ASSIGNMENT => Look through the data below. Collect every line where the word "quad" occurs.

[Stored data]
-=-=-

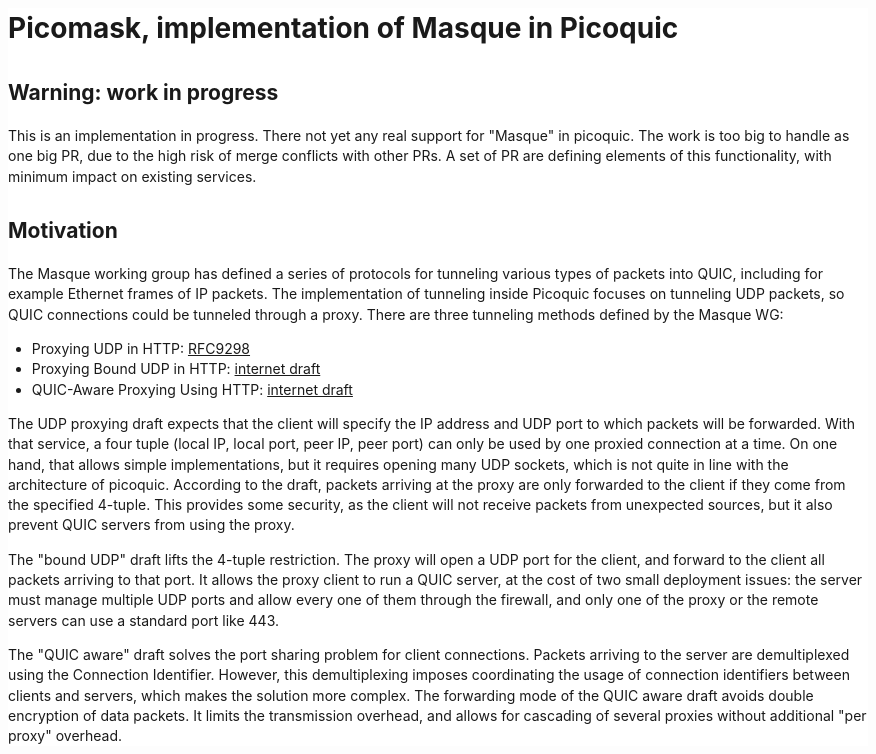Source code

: # Picomask, implementation of Masque in Picoquic

## Warning: work in progress

This is an implementation in progress. There not yet any real support for
"Masque" in picoquic. The work is too big to handle as one big PR,
due to the high risk of merge conflicts with other PRs.
A set of PR are defining elements of this
functionality, with minimum impact on existing services.

## Motivation

The Masque working group has defined a series of protocols for tunneling
various types of packets into QUIC, including for example Ethernet frames
of IP packets. The implementation of tunneling inside Picoquic
focuses on tunneling UDP packets, so QUIC connections could be
tunneled through a proxy. There are three tunneling methods defined by
the Masque WG:

* Proxying UDP in HTTP: [RFC9298](https://datatracker.ietf.org/doc/rfc9298/)
* Proxying Bound UDP in HTTP: [internet draft](https://datatracker.ietf.org/doc/draft-ietf-masque-connect-udp-listen/)
* QUIC-Aware Proxying Using HTTP: [internet draft](https://datatracker.ietf.org/doc/draft-ietf-masque-quic-proxy/)

The UDP proxying draft expects that the client will specify the IP address
and UDP port to which packets will be forwarded. With that service, a
four tuple (local IP, local port, peer IP, peer port) can
only be used by one proxied connection at a time. On one hand, that
allows simple implementations, but it requires opening many UDP sockets,
which is not quite in line with the architecture of picoquic. According
to the draft, packets arriving at the proxy are only forwarded to the
client if they come from the specified 4-tuple. This provides some
security, as the client will not receive packets from unexpected
sources, but it also prevent QUIC servers from using the proxy.

The "bound UDP" draft lifts the 4-tuple restriction. The proxy will
open a UDP port for the client, and forward to the client all packets
arriving to that port. It allows the proxy client to run a QUIC server,
at the cost of two small deployment issues: the server must manage
multiple UDP ports and allow every one of them through the firewall,
and only one of the proxy or
the remote servers can use a standard port like 443.

The "QUIC aware" draft solves the port sharing problem for client connections.
Packets arriving to the server are demultiplexed using the Connection Identifier.
However, this demultiplexing imposes coordinating the usage of connection
identifiers between clients and servers, which makes the solution
more complex. The forwarding mode of the QUIC aware draft avoids double
encryption of data packets. It limits the transmission overhead, and allows for
cascading of several proxies without additional "per proxy" overhead.

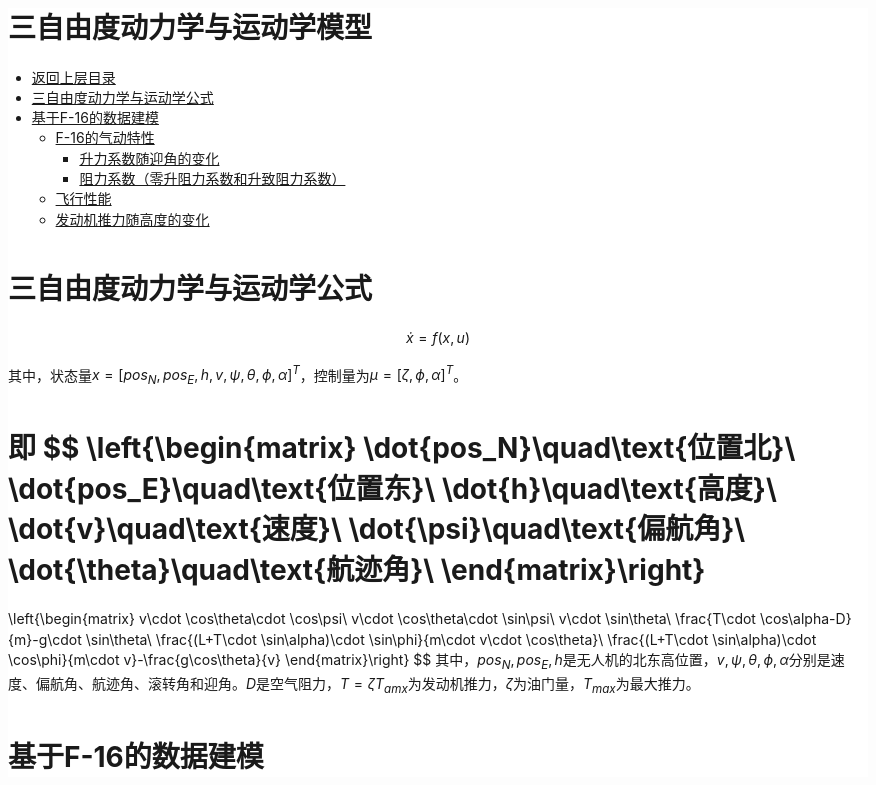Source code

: # 三自由度动力学与运动学模型

* [返回上层目录](../dynamic-model.md)
* [三自由度动力学与运动学公式](#三自由度动力学与运动学公式)
* [基于F-16的数据建模](#基于F-16的数据建模)
  * [F-16的气动特性](#F-16的气动特性)
    * [升力系数随迎角的变化](#升力系数随迎角的变化)
    * [阻力系数（零升阻力系数和升致阻力系数）](#阻力系数（零升阻力系数和升致阻力系数）)
  * [飞行性能](#飞行性能)
  * [发动机推力随高度的变化](#发动机推力随高度的变化)

# 三自由度动力学与运动学公式

$$
\dot{x}=f(x, u)
$$

其中，状态量$x=[pos_N, pos_E, h, v, \psi, \theta, \phi, \alpha]^T$，控制量为$\mu=[\zeta, \phi, \alpha]^T$。

即
$$
\left\{\begin{matrix}
\dot{pos_N}\quad\text{位置北}\\
\dot{pos_E}\quad\text{位置东}\\
\dot{h}\quad\text{高度}\\
\dot{v}\quad\text{速度}\\
\dot{\psi}\quad\text{偏航角}\\
\dot{\theta}\quad\text{航迹角}\\
\end{matrix}\right\}
=
\left\{\begin{matrix}
v\cdot \cos\theta\cdot \cos\psi\\
v\cdot \cos\theta\cdot \sin\psi\\
v\cdot \sin\theta\\
\frac{T\cdot \cos\alpha-D}{m}-g\cdot \sin\theta\\
\frac{(L+T\cdot \sin\alpha)\cdot \sin\phi}{m\cdot v\cdot \cos\theta}\\
\frac{(L+T\cdot \sin\alpha)\cdot \cos\phi}{m\cdot v}-\frac{g\cos\theta}{v}
\end{matrix}\right\}
$$
其中，$pos_N, pos_E, h$是无人机的北东高位置，$v, \psi, \theta, \phi, \alpha$分别是速度、偏航角、航迹角、滚转角和迎角。$D$是空气阻力，$T=\zeta T_{amx}$为发动机推力，$\zeta$为油门量，$T_{max}$为最大推力。

# 基于F-16的数据建模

-=-=-

YOUR RESPONSE =>
\dot{pos_N}\quad\text{位置北}\\
\dot{pos_E}\quad\text{位置东}\\
\dot{h}\quad\text{高度}\\
\dot{v}\quad\text{速度}\\
\dot{\psi}\quad\text{偏航角}\\
\dot{\theta}\quad\text{航迹角}\\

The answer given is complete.